Moga Bunda adalah film tentang Karang dan bukan lainnya. Konflik utamanya terletak pada upaya Karang berdamai dengan masa lalunya agar bisa move on, lantas menjalani kehidupan ke depan. Perubahan setahap demi setahap ini tentunya butuh saksi, yakni karakter-karakter selain Karang: keluarga Melati, dan yang paling sentral, Kinarsih dan Melati sendiri. Merekalah yang pelan-pelan membawa Karang ke 'jalan yang benar', menyaksikan perubahan beserta pengaruhnya ke dalam diri mereka. Perubahan itu pun paripurna ketika bis yang membawa keluarga tersebut terperosok ke dalam sungai. Namun kali ini, Karang sukses menyelamatkan seisi bis.
Minimnya perkembangan karakter anggota keluarga Melati dan Kinarsih memang bisa dipersoalkan, apalagi ketika dari segi judul yang sama sekali tak menyentuh substansi kisah Karang dan lebih merujuk pada kisah Melati dan keluarganya, inkonsisten dengan penonjolan karakter Karang. Namun begitu cerita bergulir, sebagai bangunan dasar ia tak begitu bermasalah. Perkara pokoknya justru ada pada motivasi karakter utama yang tak jelas di awal. Sambil mabuk, Karang sempat menolak permintaan ibu Melati. Namun entah bagaimana ia menerimanya, bahkan menolak keluar dari rumah itu, seraya masih menunjukkan sikap yang kasar pada Melati. Di bagian lain, saat mengetahui Kinarsih dekat dengan keluarga Melati, semakin lekat pula ia dengan keluarga tersebut. Sampai sini penonton hanya bisa mengais-ngais kesimpulan: apakah Karang ingin menyembuhkan Melati, kembali mendekati gadisnya, sekadar menebus kesalahan-kesalahan di masa silam, atau malah ketiga-tiganya?
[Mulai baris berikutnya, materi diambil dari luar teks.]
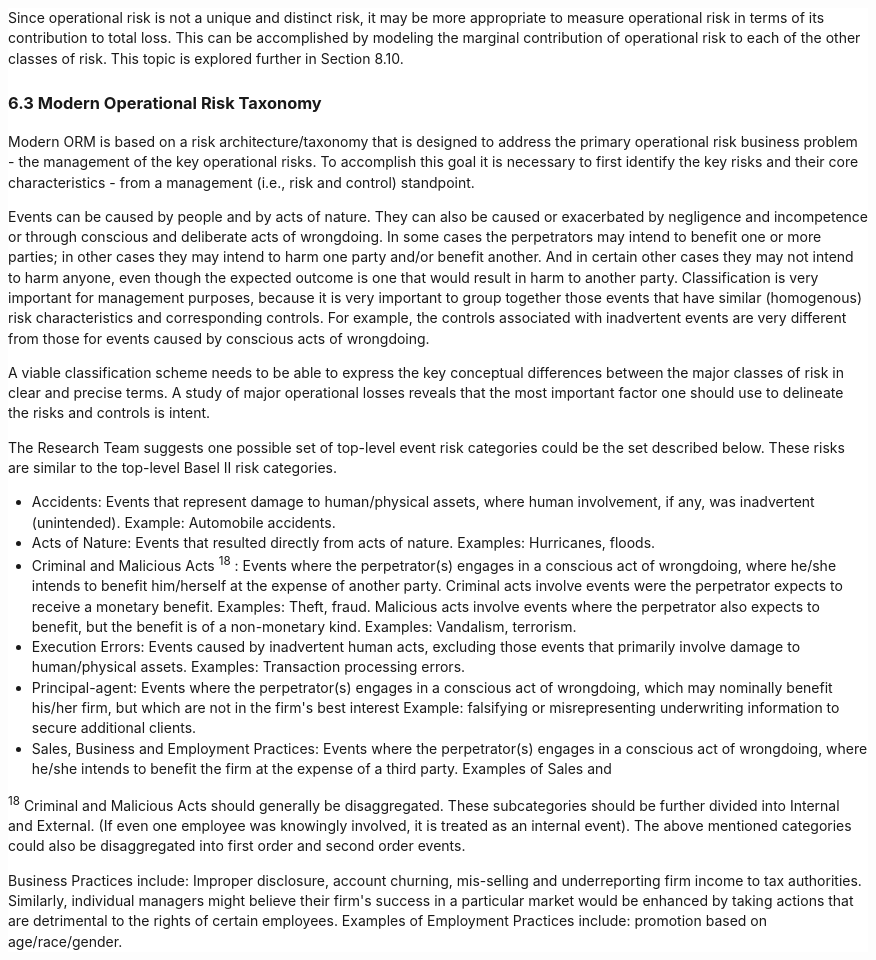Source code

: Since operational risk is not a unique and distinct risk, it may be more appropriate to measure operational risk in terms of its contribution to total loss. This can be accomplished by modeling the marginal contribution of operational risk to each of the other classes of risk. This topic is explored further in Section 8.10.

### 6.3 Modern Operational Risk Taxonomy

Modern ORM is based on a risk architecture/taxonomy that is designed to address the primary operational risk business problem - the management of the key operational risks. To accomplish this goal it is necessary to first identify the key risks and their core characteristics - from a management (i.e., risk and control) standpoint.

Events can be caused by people and by acts of nature. They can also be caused or exacerbated by negligence and incompetence or through conscious and deliberate acts of wrongdoing. In some cases the perpetrators may intend to benefit one or more parties; in other cases they may intend to harm one party and/or benefit another. And in certain other cases they may not intend to harm anyone, even though the expected outcome is one that would result in harm to another party. Classification is very important for management purposes, because it is very important to group together those events that have similar (homogenous) risk characteristics and corresponding controls. For example, the controls associated with inadvertent events are very different from those for events caused by conscious acts of wrongdoing.

A viable classification scheme needs to be able to express the key conceptual differences between the major classes of risk in clear and precise terms. A study of major operational losses reveals that the most important factor one should use to delineate the risks and controls is intent.

The Research Team suggests one possible set of top-level event risk categories could be the set described below. These risks are similar to the top-level Basel II risk categories.

- Accidents: Events that represent damage to human/physical assets, where human involvement, if any, was inadvertent (unintended). Example: Automobile accidents.
- Acts of Nature: Events that resulted directly from acts of nature. Examples: Hurricanes, floods.
- Criminal and Malicious Acts ${ }^{18}$ : Events where the perpetrator(s) engages in a conscious act of wrongdoing, where he/she intends to benefit him/herself at the expense of another party. Criminal acts involve events were the perpetrator expects to receive a monetary benefit. Examples: Theft, fraud. Malicious acts involve events where the perpetrator also expects to benefit, but the benefit is of a non-monetary kind. Examples: Vandalism, terrorism.
- Execution Errors: Events caused by inadvertent human acts, excluding those events that primarily involve damage to human/physical assets. Examples: Transaction processing errors.
- Principal-agent: Events where the perpetrator(s) engages in a conscious act of wrongdoing, which may nominally benefit his/her firm, but which are not in the firm's best interest Example: falsifying or misrepresenting underwriting information to secure additional clients.
- Sales, Business and Employment Practices: Events where the perpetrator(s) engages in a conscious act of wrongdoing, where he/she intends to benefit the firm at the expense of a third party. Examples of Sales and

${ }^{18}$ Criminal and Malicious Acts should generally be disaggregated. These subcategories should be further divided into Internal and External. (If even one employee was knowingly involved, it is treated as an internal event). The above mentioned categories could also be disaggregated into first order and second order events.

Business Practices include: Improper disclosure, account churning, mis-selling and underreporting firm income to tax authorities. Similarly, individual managers might believe their firm's success in a particular market would be enhanced by taking actions that are detrimental to the rights of certain employees. Examples of Employment Practices include: promotion based on age/race/gender.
Ada banyak persoalan lain dalam film ini, mulai dari logika cerita hingga gaya visual di beberapa titik yang membuat film ini lebih mirip film horor kacangan (misalnya, dengan bird-eye shot di tangga rumah Melati) ketimbang film keluarga. Namun, persoalan yang paling gawat adalah penyelesaian masalah yang serba-kebetulan dan dipaksakan. Ketika Karang pasrah diusir dari rumah Melati, Kinarsih mengejarnya dan mengingatkan sekumpulan kejadian yang menurutnya saling berkaitan, karena telah direncanakan Tuhan: bahwa tanggal lahir mereka berdua sama, bahwa tanggal karamnya kapal yang ditumpangi Karang dan 18 anak-anak yang tewas sama dengan tanggal ketika Melati mengalami kecelakaan, dan seterusnya. Seakan menjelaskan kata-kata Kinarsih, di bagian menjelang akhir, ketika Karang pulang ke rumahnya di sebuah pulau terpencil, tiba-tiba ia mendapatkan wangsit dan kembali ke rumah Melati, menyaksikan si anak mulai pulih.
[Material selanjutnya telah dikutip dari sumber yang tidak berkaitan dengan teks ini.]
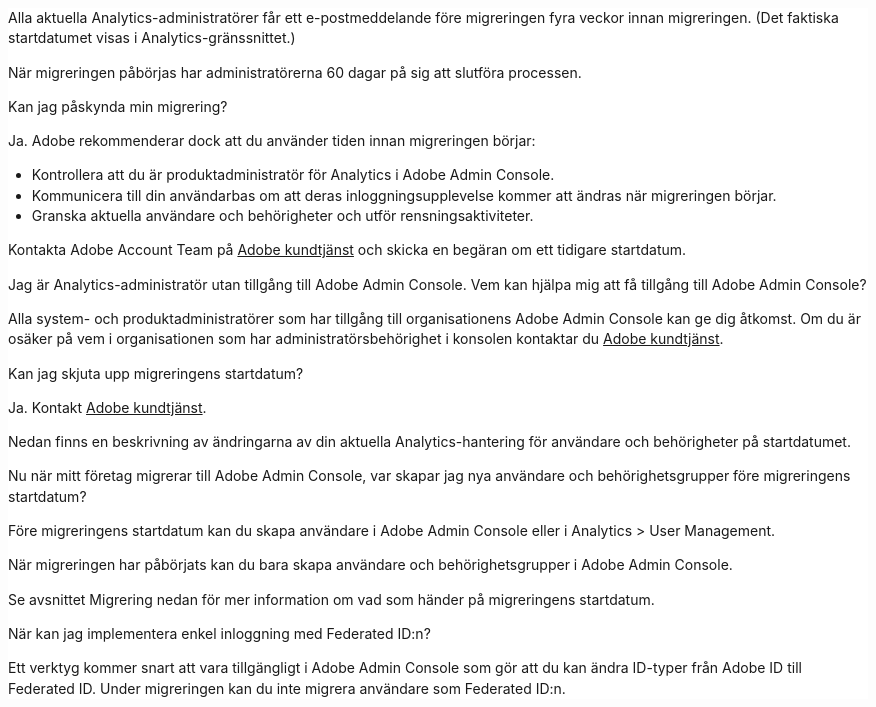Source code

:    <td colname="col2"> <p>Alla aktuella Analytics-administratörer får ett e-postmeddelande före migreringen fyra veckor innan migreringen. (Det faktiska startdatumet visas i Analytics-gränssnittet.) </p> <p>När migreringen påbörjas har administratörerna 60 dagar på sig att slutföra processen. </p> </td> 
  </tr> 
  <tr> 
   <td colname="col1"> <p>Kan jag påskynda min migrering? </p> </td> 
   <td colname="col2"> <p>Ja. Adobe rekommenderar dock att du använder tiden innan migreringen börjar: </p> 
    <ul id="ul_52C7EC44A5534975BFD7A6F37A829C25"> 
     <li id="li_8CFFF72877E8456DAC3241143AD648AD">Kontrollera att du är produktadministratör för Analytics i Adobe Admin Console. </li> 
     <li id="li_25DAA8D1EEDA45A0B5B59472BD8896C4">Kommunicera till din användarbas om att deras inloggningsupplevelse kommer att ändras när migreringen börjar. </li> 
     <li id="li_5B50F942F6A8483FAFA500AFF428702C">Granska aktuella användare och behörigheter och utför rensningsaktiviteter. </li> 
    </ul> <p>Kontakta Adobe Account Team på <a href="https://helpx.adobe.com/marketing-cloud/contact-support.html"> Adobe kundtjänst</a> och skicka en begäran om ett tidigare startdatum. </p> </td> 
  </tr> 
  <tr> 
   <td colname="col1"> <p> Jag är Analytics-administratör utan tillgång till Adobe Admin Console. Vem kan hjälpa mig att få tillgång till Adobe Admin Console? </p> </td> 
   <td colname="col2"> <p>Alla system- och produktadministratörer som har tillgång till organisationens Adobe Admin Console kan ge dig åtkomst. Om du är osäker på vem i organisationen som har administratörsbehörighet i konsolen kontaktar du <a href="https://helpx.adobe.com/marketing-cloud/contact-support.html"> Adobe kundtjänst</a>. </p> </td> 
  </tr> 
  <tr> 
   <td colname="col1"> <p>Kan jag skjuta upp migreringens startdatum? </p> </td> 
   <td colname="col2"> <p>Ja. Kontakt <a href="https://helpx.adobe.com/marketing-cloud/contact-support.html"> Adobe kundtjänst</a>. </p><p>Nedan finns en beskrivning av ändringarna av din aktuella Analytics-hantering för användare och behörigheter på startdatumet. </p> </td> 
  </tr> 
  <tr> 
   <td colname="col1"> <p>Nu när mitt företag migrerar till Adobe Admin Console, var skapar jag nya användare och behörighetsgrupper före migreringens startdatum? </p> </td> 
   <td colname="col2"> <p>Före migreringens startdatum kan du skapa användare i Adobe Admin Console eller i Analytics &gt; User Management. </p> <p>När migreringen har påbörjats kan du bara skapa användare och behörighetsgrupper i Adobe Admin Console. </p><p>Se avsnittet Migrering nedan för mer information om vad som händer på migreringens startdatum. </p>
   </td> 
  </tr> 
  <tr> 
   <td colname="col1"> <p> När kan jag implementera enkel inloggning med Federated ID:n? </p> </td> 
   <td colname="col2"> <p> Ett verktyg kommer snart att vara tillgängligt i Adobe Admin Console som gör att du kan ändra ID-typer från Adobe ID till Federated ID. Under migreringen kan du inte migrera användare som Federated ID:n. </p> </td> 
  </tr> 
 </tbody> 
</table>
Agaknya, bagian-bagian tersebut berpretensi menunjukkan 'kuasa Tuhan' atau hal-hal sejenis 'supranatural' lainnya yang bertujuan membuat film ini memiliki sentuhan religi, mungkin agar lebih banyak penonton yang berduyun-duyun ke bioskop. Sayangnya, yang tampak hanya tempelan. Tanpa elemen tersebut-dan tentunya dengan perbaikan di sana-sini-cerita film potensial untuk menjadi film keluarga yang baik dan bisa diliris menjelang lebaran.